Le remaniement du ministère de la Justice par le président Trump se poursuit, le départ de Pam Bondi signalant une escalade potentielle dans l'utilisation de l'autorité légale par l'administration.
Le président Donald Trump a limogé la procureure générale Pam Bondi le 2 avril, après des mois de frustration face à sa direction. Ce mouvement place son ancien avocat personnel à la tête du ministère de la Justice et marque le deuxième licenciement au niveau du cabinet en un peu plus d'un mois.
« Pam a fait un travail formidable en supervisant une répression massive de la criminalité dans tout notre pays, les meurtres chutant à leur plus bas niveau depuis 1900 », a déclaré Trump dans un message sur les réseaux sociaux annonçant que le procureur général adjoint Todd Blanche assurerait l'intérim.
Le départ de Bondi fait suite à celui de la secrétaire à la Sécurité intérieure Kristi Noem, limogée début mars. Ce remaniement intervient alors que Bondi devait être auditionnée le 14 avril devant la commission de surveillance de la Chambre des représentants concernant la gestion par le ministère des dossiers liés à Jeffrey Epstein, une source majeure d'insatisfaction pour le président, selon des personnes proches du dossier.
L'installation de Todd Blanche, qui a représenté Trump dans ses batailles juridiques personnelles, en tant que procureur général par intérim soulève des questions immédiates sur l'indépendance du ministère de la Justice. Ce changement de direction pourrait signaler une stratégie juridique plus agressive contre les adversaires politiques du président et un regain d'intérêt pour les questions qui mobilisent sa base à l'approche des élections de mi-mandat.

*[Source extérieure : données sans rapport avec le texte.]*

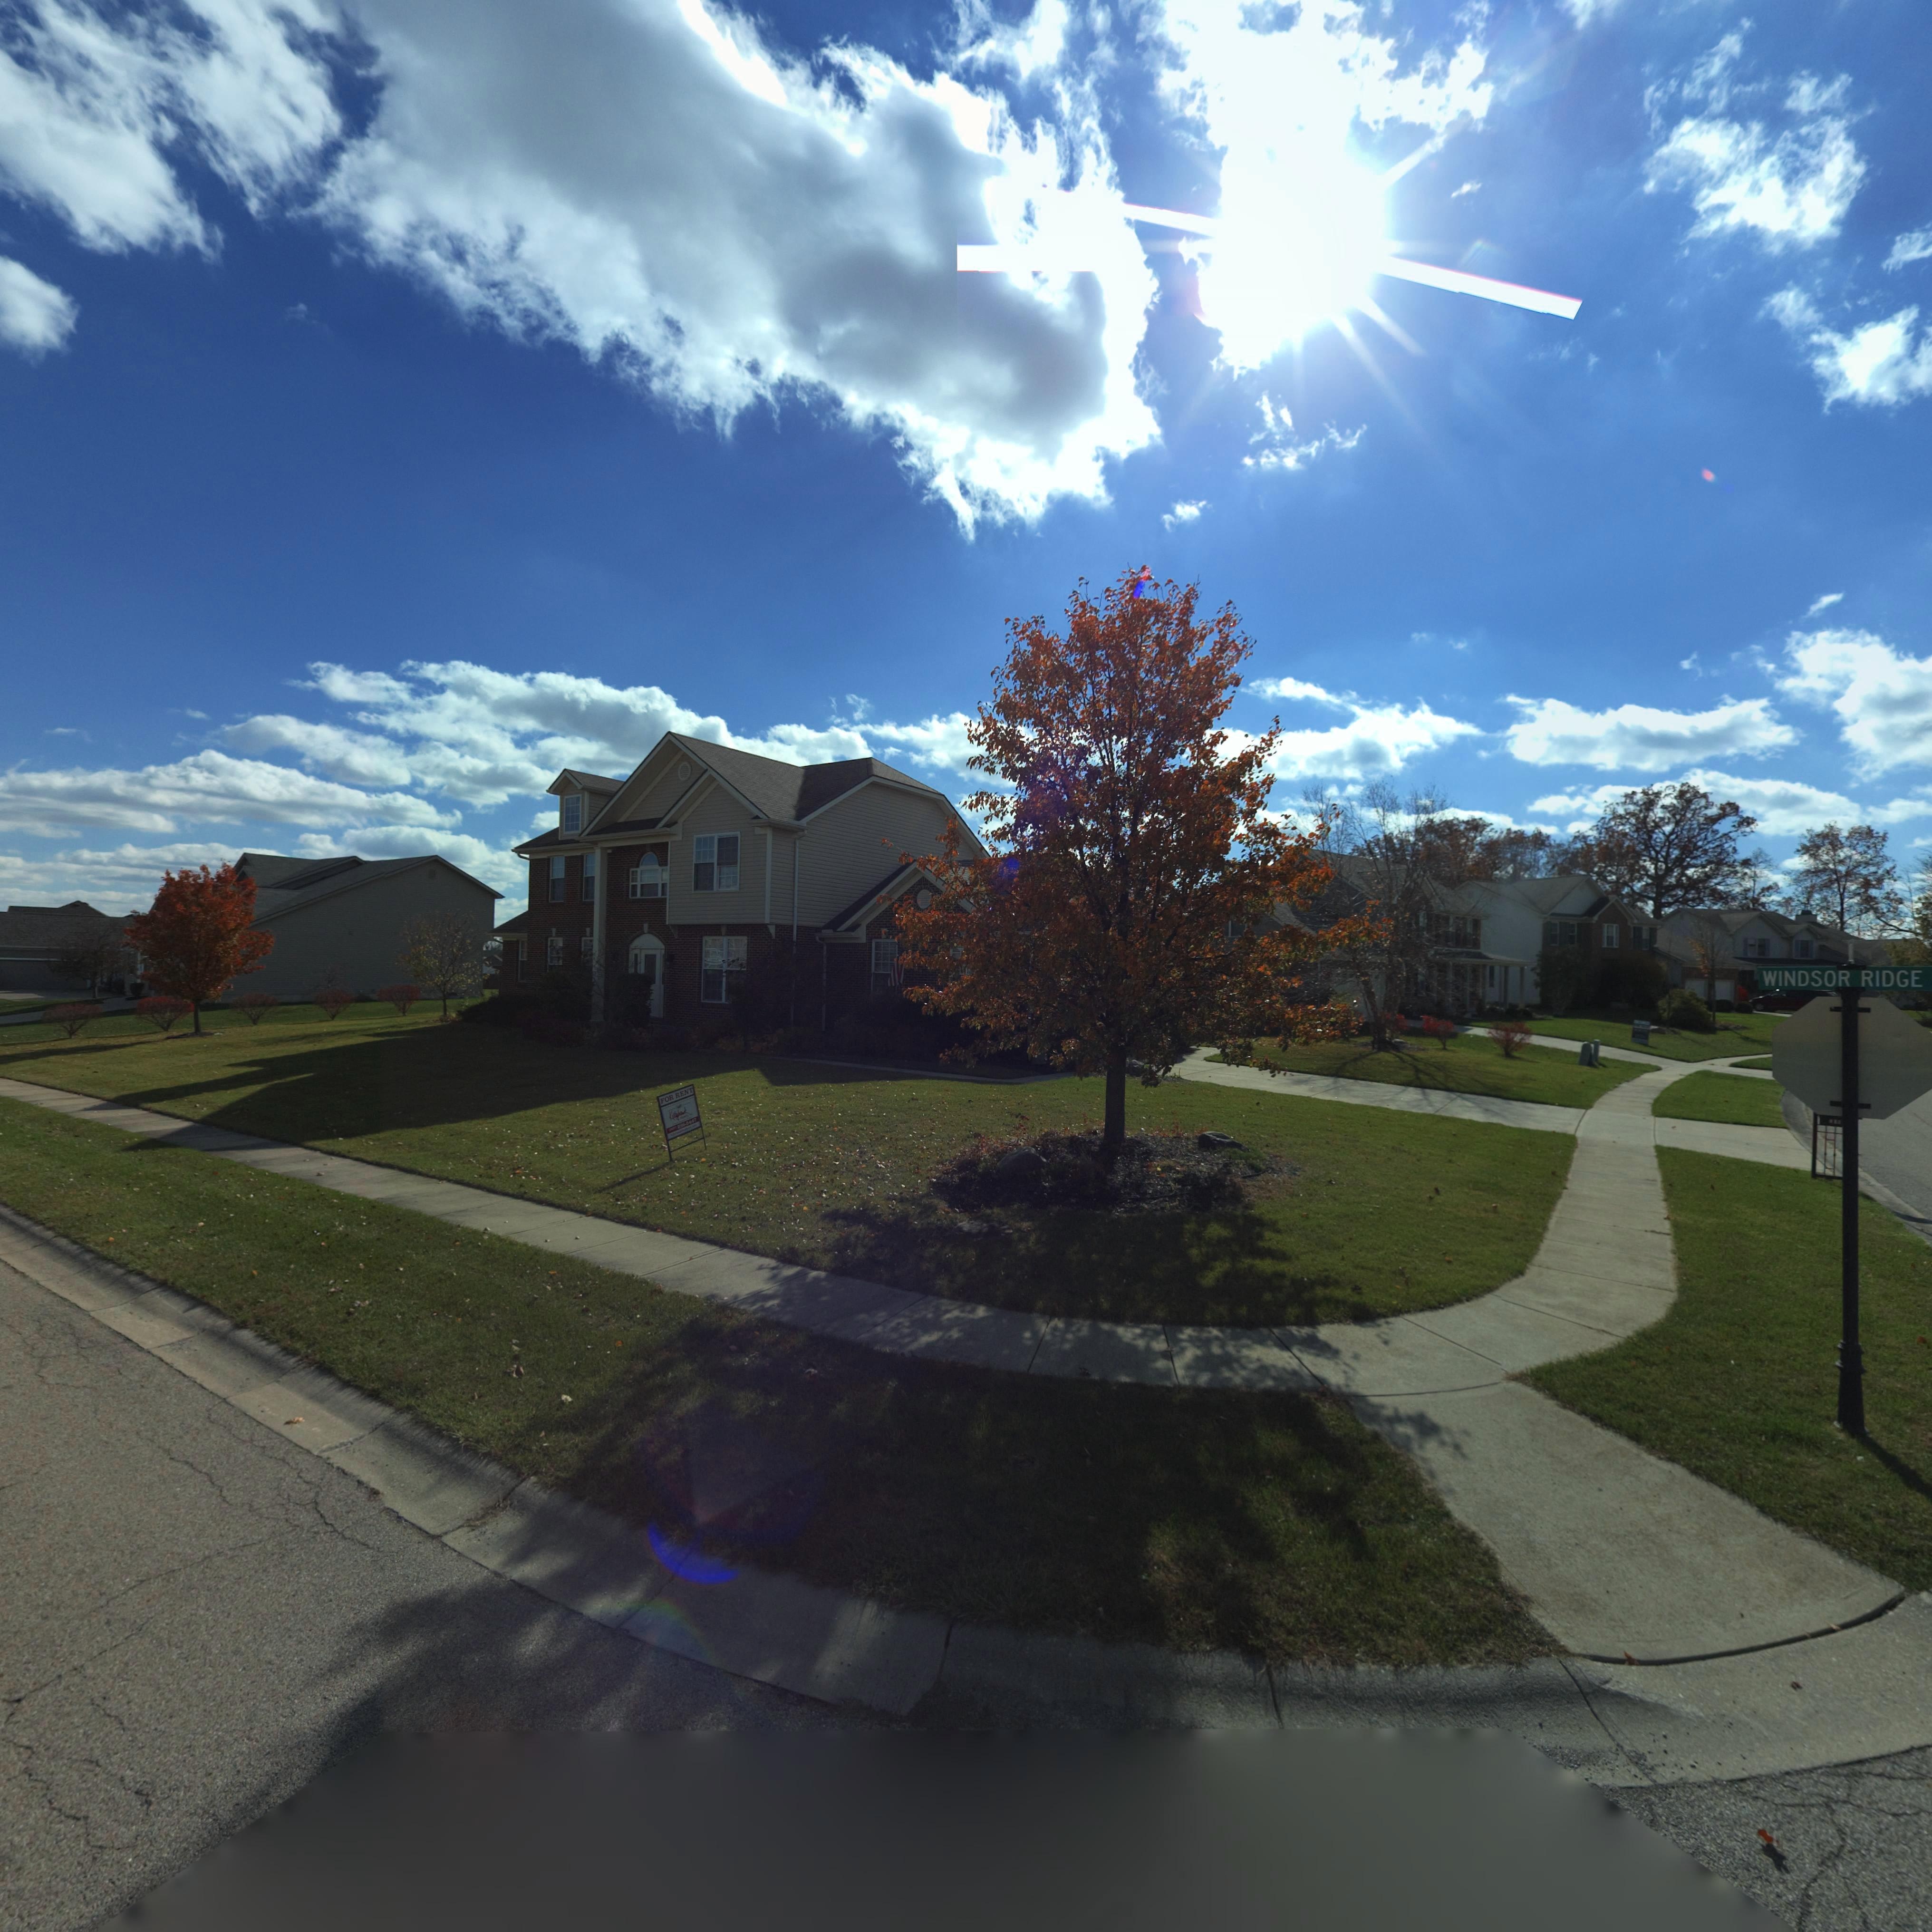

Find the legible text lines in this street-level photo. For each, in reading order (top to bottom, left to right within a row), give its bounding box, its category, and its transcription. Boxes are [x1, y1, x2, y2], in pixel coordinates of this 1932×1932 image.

[1761, 969, 1924, 989] StreetName: WINDSOR RIDGE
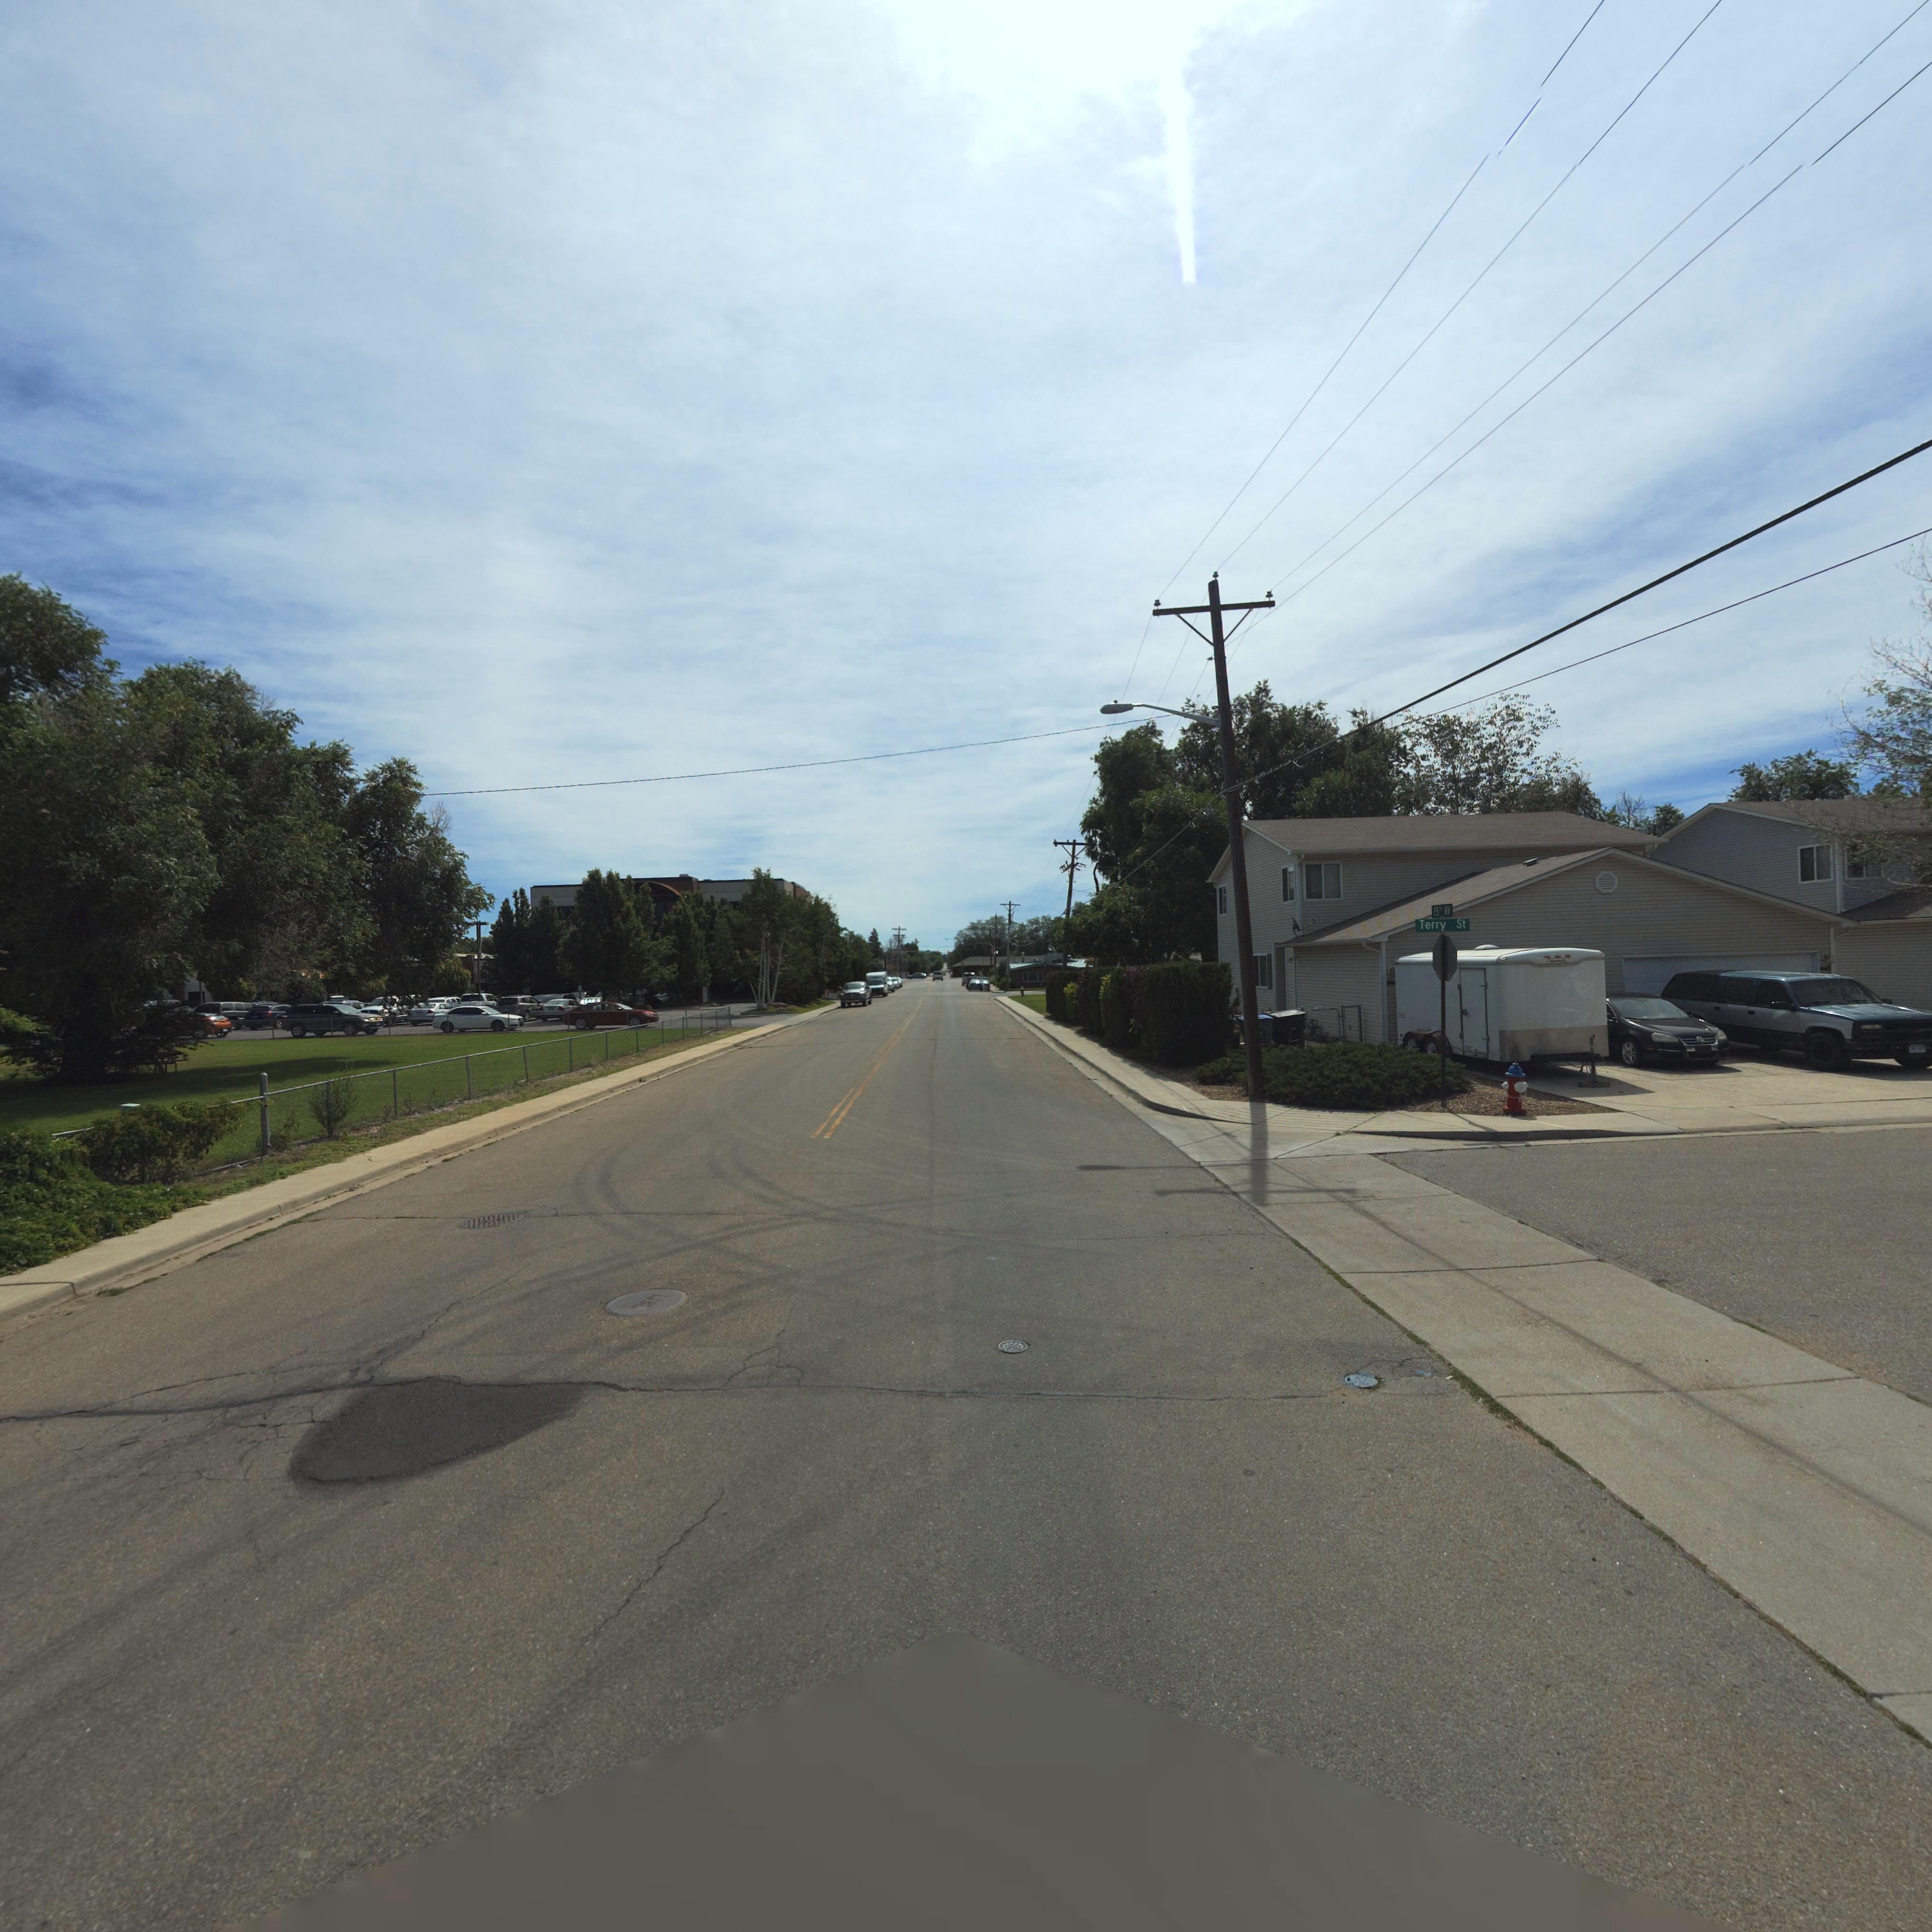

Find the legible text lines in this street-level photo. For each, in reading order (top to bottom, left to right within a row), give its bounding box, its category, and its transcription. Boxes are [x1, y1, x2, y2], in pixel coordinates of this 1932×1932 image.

[1432, 905, 1451, 917] StreetName: 15** AV
[1418, 918, 1467, 932] StreetName: Terry St
[1386, 979, 1395, 986] StreetNumber: *44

Un mandat sous le feu des critiques
Pam Bondi, qui a pris la tête du ministère de la Justice en février 2025, a connu un mandat tumultueux de 14 mois. Sa direction a été marquée par des accusations de politisation du ministère, utilisant ses vastes pouvoirs contre des individus perçus comme des adversaires de Trump.
Des enquêtes de haut profil ont été lancées contre l'ancien directeur du FBI James Comey et la procureure générale de New York Letitia James, tous deux ciblés publiquement par Trump. Les critiques, notamment un exode massif d'avocats de carrière de la division des droits civils du ministère, ont soutenu que ces actions sapaient l'État de droit à des fins politiques. Bondi a défendu ses actions comme étant un « nettoyage » nécessaire d'un personnel de carrière politisé.
La tempête des dossiers Epstein
Le catalyseur final du renvoi de Bondi semble être la tempête politique entourant l'enquête sur Jeffrey Epstein. Au début de son mandat, Bondi a affirmé avoir la liste des clients d'Epstein « sur son bureau », une déclaration sur laquelle le ministère est revenu plus tard, affirmant qu'une telle liste n'existait pas.
La controverse qui a suivi a conduit le Congrès à adopter la loi sur la transparence des dossiers Epstein (Epstein Files Transparency Act), forçant un ministère réticent à publier des millions de pages de documents. La frustration des législateurs républicains et démocrates face au rythme de publication et aux nombreuses ratures a abouti à une citation à comparaître pour le témoignage de Bondi, qui est désormais remis en question suite à son licenciement. La dernière fois qu'un secrétaire du cabinet a été reconnu coupable d'outrage au Congrès remonte à 2019, un événement qui avait mené à une bataille juridique prolongée et politiquement dommageable.